Le Front pour la Défense de la République (FDR) hausse le ton. Face à ce qu’il décrit comme une «dérive destructrice» du régime PASTEF, cette partie de l’opposition annonce une nouvelle phase de mobilisation nationale, dès la semaine prochaine. Le FDR évoque un pays «en chute libre», miné par des tensions au sommet de l’État, des difficultés économiques et une gouvernance jugée défaillante.
Le Front pour la Défense de la République (FDR) n’entend plus rester spectateur. Dans un communiqué rendu public, ce jeudi 11 décembre, la Conférence des leaders dudit Front a annoncé le déploiement d’un plan d’actions musclé dans toutes les régions du pays. Objectif : organiser une mobilisation populaire «urgente» pour contrer les choix qu’il juge «destructeurs» du régime PASTEF.
L’annonce du déploiement d’un plan d’actions musclé dans toutes les régions du pays. Objectif : organiser une mobilisation populaire «urgente» pour contrer les choix qu’il juge «destructeurs» du régime PASTEF.
Pour le FDR, la situation a atteint un niveau critique. Il estime qu’aucune alternative ne subsiste pour empêcher que «la crise au sommet de l’État ne dégénère», avec à la clé des conséquences «irréparables» pour le pays.
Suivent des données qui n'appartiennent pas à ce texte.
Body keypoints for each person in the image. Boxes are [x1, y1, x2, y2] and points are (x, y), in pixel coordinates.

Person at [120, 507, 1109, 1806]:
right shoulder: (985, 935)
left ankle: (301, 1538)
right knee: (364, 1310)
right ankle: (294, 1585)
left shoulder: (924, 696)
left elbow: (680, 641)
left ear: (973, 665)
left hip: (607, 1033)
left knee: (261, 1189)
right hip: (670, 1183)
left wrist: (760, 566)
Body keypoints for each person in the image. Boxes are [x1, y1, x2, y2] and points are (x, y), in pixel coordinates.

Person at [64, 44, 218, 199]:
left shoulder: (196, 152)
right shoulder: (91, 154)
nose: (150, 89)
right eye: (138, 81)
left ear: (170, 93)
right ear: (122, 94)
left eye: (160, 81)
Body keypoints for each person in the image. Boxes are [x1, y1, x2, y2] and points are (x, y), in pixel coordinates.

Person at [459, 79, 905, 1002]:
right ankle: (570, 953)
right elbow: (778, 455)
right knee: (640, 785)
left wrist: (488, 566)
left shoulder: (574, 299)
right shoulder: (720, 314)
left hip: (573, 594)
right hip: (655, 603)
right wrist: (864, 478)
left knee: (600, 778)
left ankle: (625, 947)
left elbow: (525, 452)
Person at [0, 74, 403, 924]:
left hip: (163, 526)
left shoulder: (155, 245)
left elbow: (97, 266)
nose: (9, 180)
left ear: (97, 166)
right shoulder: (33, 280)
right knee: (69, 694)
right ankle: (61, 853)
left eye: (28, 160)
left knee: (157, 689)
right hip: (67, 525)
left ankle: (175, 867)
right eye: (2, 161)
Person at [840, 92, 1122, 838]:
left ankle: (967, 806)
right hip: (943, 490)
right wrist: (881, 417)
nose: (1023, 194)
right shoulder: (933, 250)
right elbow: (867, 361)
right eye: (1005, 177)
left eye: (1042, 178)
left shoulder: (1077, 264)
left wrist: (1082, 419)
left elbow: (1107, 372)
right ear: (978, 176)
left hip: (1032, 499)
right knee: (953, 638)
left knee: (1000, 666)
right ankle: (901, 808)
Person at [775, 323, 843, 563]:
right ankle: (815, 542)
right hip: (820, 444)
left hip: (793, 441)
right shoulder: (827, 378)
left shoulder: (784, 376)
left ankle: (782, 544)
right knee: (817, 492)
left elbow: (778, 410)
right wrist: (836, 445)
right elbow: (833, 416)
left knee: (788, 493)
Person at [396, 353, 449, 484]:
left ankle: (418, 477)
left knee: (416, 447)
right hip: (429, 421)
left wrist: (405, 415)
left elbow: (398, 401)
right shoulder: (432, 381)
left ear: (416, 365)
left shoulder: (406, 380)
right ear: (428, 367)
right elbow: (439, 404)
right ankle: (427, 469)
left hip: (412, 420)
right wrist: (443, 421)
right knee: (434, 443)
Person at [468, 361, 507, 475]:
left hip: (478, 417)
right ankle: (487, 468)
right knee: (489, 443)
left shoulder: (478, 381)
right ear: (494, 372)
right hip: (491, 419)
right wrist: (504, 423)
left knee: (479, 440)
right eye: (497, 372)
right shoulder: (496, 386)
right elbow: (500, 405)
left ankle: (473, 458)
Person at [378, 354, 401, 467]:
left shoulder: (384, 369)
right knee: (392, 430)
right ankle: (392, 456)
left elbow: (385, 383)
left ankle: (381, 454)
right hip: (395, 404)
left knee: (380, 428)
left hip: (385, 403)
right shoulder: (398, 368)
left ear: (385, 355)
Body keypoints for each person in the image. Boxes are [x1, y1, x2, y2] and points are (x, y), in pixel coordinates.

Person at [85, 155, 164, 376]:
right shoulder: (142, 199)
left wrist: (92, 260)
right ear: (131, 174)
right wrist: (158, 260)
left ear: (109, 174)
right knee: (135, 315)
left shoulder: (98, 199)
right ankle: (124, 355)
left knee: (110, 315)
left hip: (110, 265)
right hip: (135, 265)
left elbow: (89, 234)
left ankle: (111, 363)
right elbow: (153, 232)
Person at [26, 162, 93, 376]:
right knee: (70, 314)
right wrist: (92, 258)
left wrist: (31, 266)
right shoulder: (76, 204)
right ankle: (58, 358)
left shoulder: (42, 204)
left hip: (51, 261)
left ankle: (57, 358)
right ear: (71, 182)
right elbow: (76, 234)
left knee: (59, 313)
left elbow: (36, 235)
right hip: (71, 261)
Un ‘’duel au sommet qui inquiète’’
Selon le FDR, la crise institutionnelle prend des allures de feuilleton inquiétant. Deux camps seraient désormais retranchés à la Présidence et à la Primature, se livrant à une «confrontation stérile», au détriment de la stabilité nationale. Cette frange de l’opposition évoque même «une tragi-comédie» révélatrice de «l’échec précoce d’un régime populiste, sans vision ni ambition.»
Une crise politique qui, selon l’opposition, menace de faire basculer le Sénégal dans «une pente périlleuse»
Dans son diagnostic, le FDR dresse un tableau sombre de l’économie nationale. Il pointe le non-versement des bourses étudiantes ; les arriérés des entreprises du BTP, laissées sans paiement ; le train de vie ostentatoire des dignitaires du pouvoir, entre jets privés et voitures de luxe ; l’aveu d’un ministre qui aurait détourné des fonds sociaux, un épisode que le FDR qualifie de scandale resté «impuni» ; la hausse persistante des importations de céréales, contraire à l’objectif de souveraineté alimentaire.
À cela, s’ajoutent des indicateurs qui inquiètent l’opposition : en deux ans, les importations céréalières ont atteint des niveaux «record», tandis que l’État serait incapable de payer ses dettes aux opérateurs privés stockeurs (OPS), paralysant la campagne arachidière.
Tensions sociales, frustrations et colère croissante
Le FDR souligne une situation sociale explosive. Les étudiants, en grève depuis plusieurs semaines, réclament leur dû. La répression policière et les propos jugés provocateurs du Premier ministre n’auraient fait qu’aggraver la tension. De nouveaux mouvements sont annoncés dans l’éducation, la santé et l’administration, signe d’un malaise profond que le Gouvernement peine à canaliser.
Des prix de l’énergie jugés «injustifiables»
Autre point de discorde : la baisse annoncée des prix de l’énergie. Pour le FDR, il ne s’agit que d’une «opération de communication sans impact réel.» Le mouvement rappelle que le baril de pétrole est stabilisé entre 60 et 65 dollars depuis 2024, loin des sommets de 120 dollars enregistrés, en période de crise.
Dès lors, le FDR interroge : Comment justifier en 2025 des prix aussi élevés au Sénégal, alors que le super est à 820 F en Côte d’Ivoire contre 920 F annoncés à Dakar ? Pour le FDR, il ne fait plus de doute : le pays fonce tout droit vers une dégradation majeure. Le mouvement parle d’une «catastrophe que tous voient venir», si rien n’est fait. Dans ce contexte, il lance un appel solennel à toute l’opposition, ainsi qu’aux forces vives de la Nation pour construire une synergie d’actions et « mettre un terme, au plus vite, au régime PASTEF.»